[Items listed in a dataset]
---+---
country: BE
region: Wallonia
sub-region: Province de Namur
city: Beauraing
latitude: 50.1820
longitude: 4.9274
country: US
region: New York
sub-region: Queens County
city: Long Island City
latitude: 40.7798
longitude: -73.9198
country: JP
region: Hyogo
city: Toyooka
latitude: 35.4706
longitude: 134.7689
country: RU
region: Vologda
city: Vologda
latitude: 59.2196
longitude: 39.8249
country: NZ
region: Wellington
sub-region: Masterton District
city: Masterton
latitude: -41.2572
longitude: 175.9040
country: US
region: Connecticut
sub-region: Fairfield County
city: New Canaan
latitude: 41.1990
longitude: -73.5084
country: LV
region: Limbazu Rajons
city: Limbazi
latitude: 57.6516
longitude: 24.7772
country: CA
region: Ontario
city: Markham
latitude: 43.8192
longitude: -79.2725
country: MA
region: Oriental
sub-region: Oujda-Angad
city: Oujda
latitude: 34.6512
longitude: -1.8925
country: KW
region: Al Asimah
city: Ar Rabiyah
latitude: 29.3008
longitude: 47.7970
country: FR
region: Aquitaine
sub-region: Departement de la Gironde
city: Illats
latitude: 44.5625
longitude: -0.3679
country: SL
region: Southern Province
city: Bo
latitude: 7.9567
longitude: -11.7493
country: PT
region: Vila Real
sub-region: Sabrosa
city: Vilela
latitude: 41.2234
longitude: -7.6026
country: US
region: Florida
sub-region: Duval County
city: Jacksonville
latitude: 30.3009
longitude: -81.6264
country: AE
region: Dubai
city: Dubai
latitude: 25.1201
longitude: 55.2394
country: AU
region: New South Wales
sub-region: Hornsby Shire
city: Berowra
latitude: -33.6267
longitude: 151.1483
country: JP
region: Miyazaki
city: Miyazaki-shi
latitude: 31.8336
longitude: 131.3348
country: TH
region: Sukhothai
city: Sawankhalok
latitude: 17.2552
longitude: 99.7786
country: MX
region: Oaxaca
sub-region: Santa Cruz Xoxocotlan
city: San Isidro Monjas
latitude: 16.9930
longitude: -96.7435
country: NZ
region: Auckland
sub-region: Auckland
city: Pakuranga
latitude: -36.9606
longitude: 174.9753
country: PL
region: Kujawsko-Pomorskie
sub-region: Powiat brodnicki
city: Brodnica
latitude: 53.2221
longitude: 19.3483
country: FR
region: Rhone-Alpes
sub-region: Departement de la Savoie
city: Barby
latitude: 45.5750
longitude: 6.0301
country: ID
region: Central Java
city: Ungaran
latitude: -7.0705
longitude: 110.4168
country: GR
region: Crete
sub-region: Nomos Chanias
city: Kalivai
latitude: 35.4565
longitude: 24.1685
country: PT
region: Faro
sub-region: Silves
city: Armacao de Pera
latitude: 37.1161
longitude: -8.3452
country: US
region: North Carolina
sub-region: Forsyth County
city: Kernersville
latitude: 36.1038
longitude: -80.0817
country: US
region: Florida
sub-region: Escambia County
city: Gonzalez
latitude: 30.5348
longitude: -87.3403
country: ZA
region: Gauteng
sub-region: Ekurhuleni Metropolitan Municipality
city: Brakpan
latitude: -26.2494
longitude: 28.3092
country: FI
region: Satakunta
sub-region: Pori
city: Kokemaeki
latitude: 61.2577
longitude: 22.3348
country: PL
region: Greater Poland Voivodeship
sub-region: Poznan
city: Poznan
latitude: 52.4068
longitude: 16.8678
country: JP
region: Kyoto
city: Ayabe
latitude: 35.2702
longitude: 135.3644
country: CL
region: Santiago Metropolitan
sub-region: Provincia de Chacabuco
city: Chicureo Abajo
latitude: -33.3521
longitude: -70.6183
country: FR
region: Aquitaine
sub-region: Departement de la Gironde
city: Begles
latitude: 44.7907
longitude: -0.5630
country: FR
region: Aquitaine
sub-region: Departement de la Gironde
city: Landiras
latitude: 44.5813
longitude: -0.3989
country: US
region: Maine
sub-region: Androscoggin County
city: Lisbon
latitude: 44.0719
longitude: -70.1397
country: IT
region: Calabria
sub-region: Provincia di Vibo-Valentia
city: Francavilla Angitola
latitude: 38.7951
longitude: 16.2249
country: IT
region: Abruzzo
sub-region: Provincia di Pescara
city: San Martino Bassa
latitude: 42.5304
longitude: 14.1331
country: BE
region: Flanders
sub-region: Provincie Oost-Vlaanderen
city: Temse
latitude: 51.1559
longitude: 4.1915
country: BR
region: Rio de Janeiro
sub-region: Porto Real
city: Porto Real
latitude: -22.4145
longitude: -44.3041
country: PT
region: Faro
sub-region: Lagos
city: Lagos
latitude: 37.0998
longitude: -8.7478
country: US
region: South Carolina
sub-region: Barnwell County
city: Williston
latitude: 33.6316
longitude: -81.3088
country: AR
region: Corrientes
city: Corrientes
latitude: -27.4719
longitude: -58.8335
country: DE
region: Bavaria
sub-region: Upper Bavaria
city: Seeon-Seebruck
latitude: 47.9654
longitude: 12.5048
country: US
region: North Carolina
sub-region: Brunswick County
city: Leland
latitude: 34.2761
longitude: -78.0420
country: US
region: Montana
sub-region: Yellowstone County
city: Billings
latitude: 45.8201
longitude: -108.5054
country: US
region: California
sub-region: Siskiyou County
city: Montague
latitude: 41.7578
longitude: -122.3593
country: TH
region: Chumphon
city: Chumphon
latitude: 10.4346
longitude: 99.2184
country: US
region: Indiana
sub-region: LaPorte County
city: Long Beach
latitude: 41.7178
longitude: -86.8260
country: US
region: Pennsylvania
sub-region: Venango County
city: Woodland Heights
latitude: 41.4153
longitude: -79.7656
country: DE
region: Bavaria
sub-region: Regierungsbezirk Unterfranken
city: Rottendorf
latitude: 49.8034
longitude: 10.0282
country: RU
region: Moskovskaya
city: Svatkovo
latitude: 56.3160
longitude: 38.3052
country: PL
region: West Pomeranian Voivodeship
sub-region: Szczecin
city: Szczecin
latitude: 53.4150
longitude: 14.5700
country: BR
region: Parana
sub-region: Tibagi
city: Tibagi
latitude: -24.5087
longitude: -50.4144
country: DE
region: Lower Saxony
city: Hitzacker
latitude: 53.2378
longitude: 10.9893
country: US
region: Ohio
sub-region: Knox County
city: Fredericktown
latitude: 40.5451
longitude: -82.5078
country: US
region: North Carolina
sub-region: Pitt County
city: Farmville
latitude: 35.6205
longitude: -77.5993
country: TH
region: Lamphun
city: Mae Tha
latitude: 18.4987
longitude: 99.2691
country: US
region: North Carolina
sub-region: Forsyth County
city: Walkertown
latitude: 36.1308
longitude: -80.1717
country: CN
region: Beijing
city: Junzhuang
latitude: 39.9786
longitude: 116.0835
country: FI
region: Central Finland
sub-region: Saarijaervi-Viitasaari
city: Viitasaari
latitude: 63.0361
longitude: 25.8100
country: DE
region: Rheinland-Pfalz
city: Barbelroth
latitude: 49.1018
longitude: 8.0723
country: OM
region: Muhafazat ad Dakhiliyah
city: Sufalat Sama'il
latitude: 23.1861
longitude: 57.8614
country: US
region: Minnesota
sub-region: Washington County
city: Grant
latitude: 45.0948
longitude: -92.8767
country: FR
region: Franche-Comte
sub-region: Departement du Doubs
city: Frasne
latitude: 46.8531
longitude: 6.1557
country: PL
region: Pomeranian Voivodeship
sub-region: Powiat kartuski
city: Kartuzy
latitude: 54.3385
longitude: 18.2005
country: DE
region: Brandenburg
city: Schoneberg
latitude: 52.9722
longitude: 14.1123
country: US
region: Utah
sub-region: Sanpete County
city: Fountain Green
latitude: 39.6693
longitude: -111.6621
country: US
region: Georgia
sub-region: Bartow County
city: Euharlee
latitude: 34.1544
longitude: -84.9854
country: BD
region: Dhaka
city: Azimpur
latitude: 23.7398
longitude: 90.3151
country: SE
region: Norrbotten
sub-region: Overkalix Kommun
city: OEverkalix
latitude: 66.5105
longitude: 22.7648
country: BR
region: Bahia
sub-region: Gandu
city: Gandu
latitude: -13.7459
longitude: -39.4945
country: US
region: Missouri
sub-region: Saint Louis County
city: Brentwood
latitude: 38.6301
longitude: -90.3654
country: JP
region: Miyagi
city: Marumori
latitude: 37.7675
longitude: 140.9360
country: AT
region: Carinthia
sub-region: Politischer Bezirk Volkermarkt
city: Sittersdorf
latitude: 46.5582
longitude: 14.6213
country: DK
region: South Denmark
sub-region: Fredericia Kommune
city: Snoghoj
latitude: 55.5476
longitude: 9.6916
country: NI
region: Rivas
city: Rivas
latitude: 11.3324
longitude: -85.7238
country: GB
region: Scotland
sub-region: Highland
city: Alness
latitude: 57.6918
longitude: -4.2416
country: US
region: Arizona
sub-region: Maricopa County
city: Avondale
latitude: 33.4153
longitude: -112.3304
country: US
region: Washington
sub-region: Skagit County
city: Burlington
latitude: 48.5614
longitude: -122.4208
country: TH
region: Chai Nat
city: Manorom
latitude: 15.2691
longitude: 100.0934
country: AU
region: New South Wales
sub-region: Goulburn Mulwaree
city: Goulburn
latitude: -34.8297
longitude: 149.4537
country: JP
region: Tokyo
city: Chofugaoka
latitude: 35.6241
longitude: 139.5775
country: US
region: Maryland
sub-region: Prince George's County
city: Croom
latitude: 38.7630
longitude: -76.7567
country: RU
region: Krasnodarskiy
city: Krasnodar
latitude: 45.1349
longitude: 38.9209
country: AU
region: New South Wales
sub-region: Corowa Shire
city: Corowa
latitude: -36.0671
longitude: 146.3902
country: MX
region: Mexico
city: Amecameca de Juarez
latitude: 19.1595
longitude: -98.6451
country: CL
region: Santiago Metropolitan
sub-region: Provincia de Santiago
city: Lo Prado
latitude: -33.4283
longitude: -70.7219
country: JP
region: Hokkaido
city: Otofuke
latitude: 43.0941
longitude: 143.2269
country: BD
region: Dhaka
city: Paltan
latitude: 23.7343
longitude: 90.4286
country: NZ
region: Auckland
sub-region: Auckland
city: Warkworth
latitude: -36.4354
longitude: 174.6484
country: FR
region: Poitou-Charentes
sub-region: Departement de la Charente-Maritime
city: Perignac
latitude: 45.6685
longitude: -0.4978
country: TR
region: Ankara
---+---
Replace "latitude" with "lat" in the part of the entries that opens with the line containing "sub-region: Oujda-Angad" and closes with the line containing "region: Southern Province". Return only those lines, with everything else unchanged.

_Exercise response_
sub-region: Oujda-Angad
city: Oujda
lat: 34.6512
longitude: -1.8925
country: KW
region: Al Asimah
city: Ar Rabiyah
lat: 29.3008
longitude: 47.7970
country: FR
region: Aquitaine
sub-region: Departement de la Gironde
city: Illats
lat: 44.5625
longitude: -0.3679
country: SL
region: Southern Province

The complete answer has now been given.